WHAT IS BEING ASKED:
Put every line of the records from the one containing "Spotify disparaît de l’abonnement" down to the one containing "inclus dans", both included, into a numbered list, and leave out any blank lines.

-.-.-

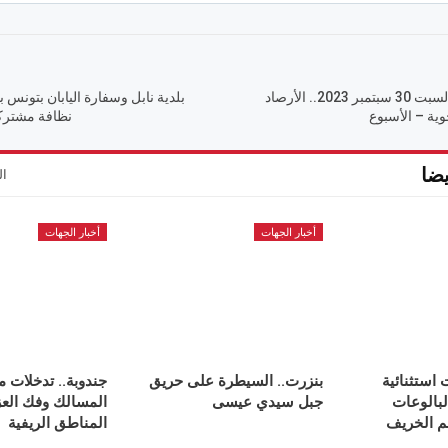
حالة الطقس اليوم السبت 30 سبتمبر 2023.. الأرصاد
بلدية نابل وسفارة اليابان بتونس
نظافة مشتركة
ضا
ال
أخبار الجهات
أخبار الجهات
 استثنائية
بنزرت.. السيطرة على حريق
جندوبة.. تدخلات مي
لبالوعات
جبل سيدي عيسى
المسالك وفك العز
م الخريف
المناطق الريفية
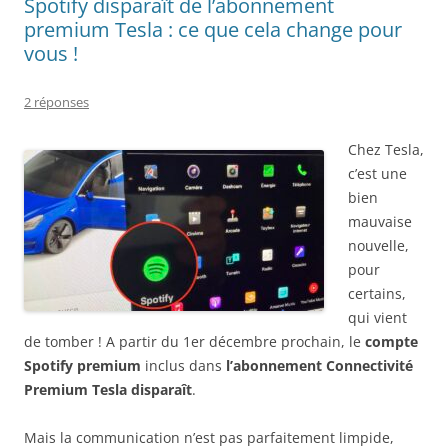
Spotify disparaît de l’abonnement
premium Tesla : ce que cela change pour
vous !
2 réponses
Chez Tesla,
c’est une
bien
mauvaise
nouvelle,
pour
certains,
qui vient
de tomber ! A partir du 1er décembre prochain, le
compte
Spotify premium
inclus dans
l’abonnement Connectivité
Premium Tesla disparaît
.
Mais la communication n’est pas parfaitement limpide,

-.-.-

SOLUTION FOR THIS PROBLEM:
1. Spotify disparaît de l’abonnement
2. premium Tesla : ce que cela change pour
3. vous !
4. 2 réponses
5. Chez Tesla,
6. c’est une
7. bien
8. mauvaise
9. nouvelle,
10. pour
11. certains,
12. qui vient
13. de tomber ! A partir du 1er décembre prochain, le
14. compte
15. Spotify premium
16. inclus dans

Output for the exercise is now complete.